# Millbridge Campground, Lancaster, Pa



## clarkely (Sep 15, 2008)

Hello all, anyone ever been to Millbridge?

Is it nice? They offer canoeing..... is the creek big enough? Would take Kayaks there if I can confirm the creek is big enough for it....

Are site sizes accurate? there are two that are like 36-37 feet and i am 36 feet of trailer, i dont care where i put the truck........

Anyone???


----------



## Michael1 (Apr 2, 2010)

Can't say I've visited, but by the looks of the Bing maps, the place appears super tiny for a campground.

Michael


----------



## BritsOnTour (Sep 15, 2006)

We were there in October of 2008; it is quite a small cg but has the mill to look around and the covered bridge (that you cannot go through).
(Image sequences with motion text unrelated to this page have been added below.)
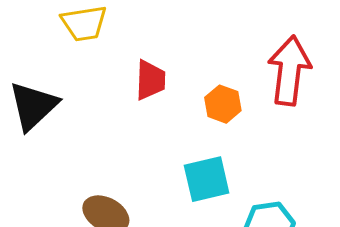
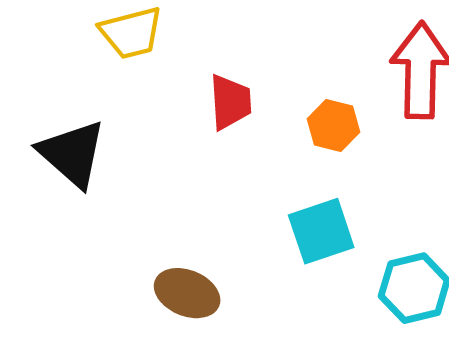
black triangle: (33, 106) -> (72, 154), turned -30

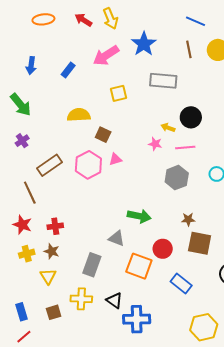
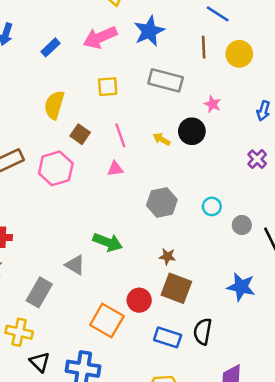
yellow semicircle: (79, 115) -> (54, 105), turned -80
pink star: (155, 144) -> (213, 104), moved
pink line: (185, 147) -> (120, 135), moved, turned 66
pink triangle: (115, 159) -> (115, 169), moved
red circle: (163, 249) -> (139, 300), moved
orange square: (139, 266) -> (107, 320), moved
blue rectangle: (181, 283) -> (168, 337), moved, turned -30
black triangle: (114, 300) -> (40, 362), moved

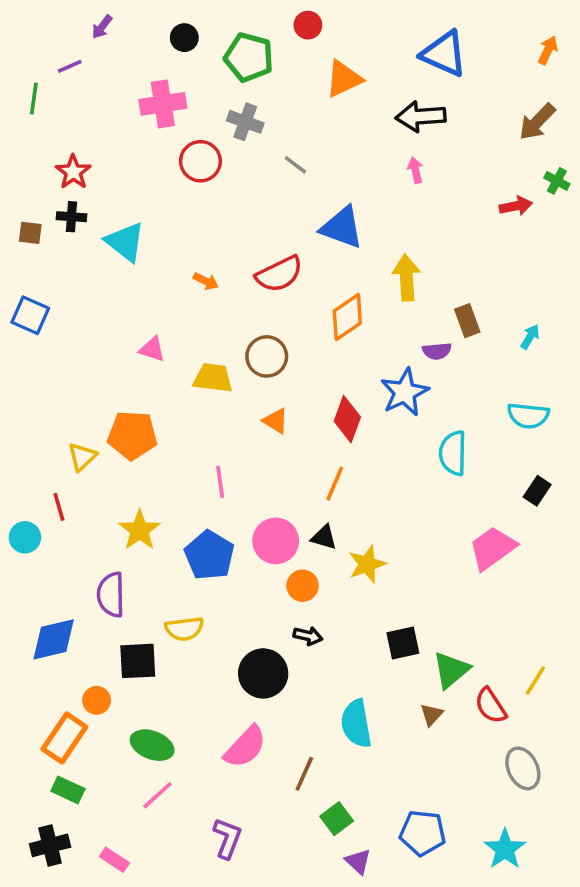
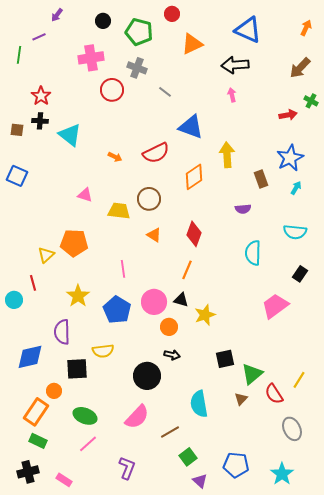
purple semicircle: (437, 351) -> (243, 209), moved
blue star: (405, 392) -> (290, 158), moved
brown line: (304, 774) -> (170, 432), turned 36

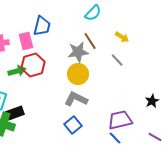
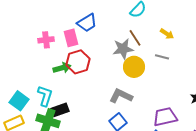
blue trapezoid: (42, 26) -> (87, 23), turned 45
gray line: (117, 60) -> (162, 57), turned -32
yellow circle: (78, 74) -> (134, 67), moved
There is a creek running through it but we didn't see anyone on there - it was October and we were there with the kids during the week, left on a Friday so the w/e'ers were only just coming in - maybe not busy enough/too cold to see canoes...??

Guess it depends when you're there, our site was kind of in a circle so we could have extended into the circle more for extra space.

We enjoyed our few days there, good location, quiet, had a really neat sideways tree in the field with lots of cows - good learning ops for the kiddums - always teaching









Sorry can't help more on the creek, nothing to loose by giving them a call and seeing what they say.

Ali


----------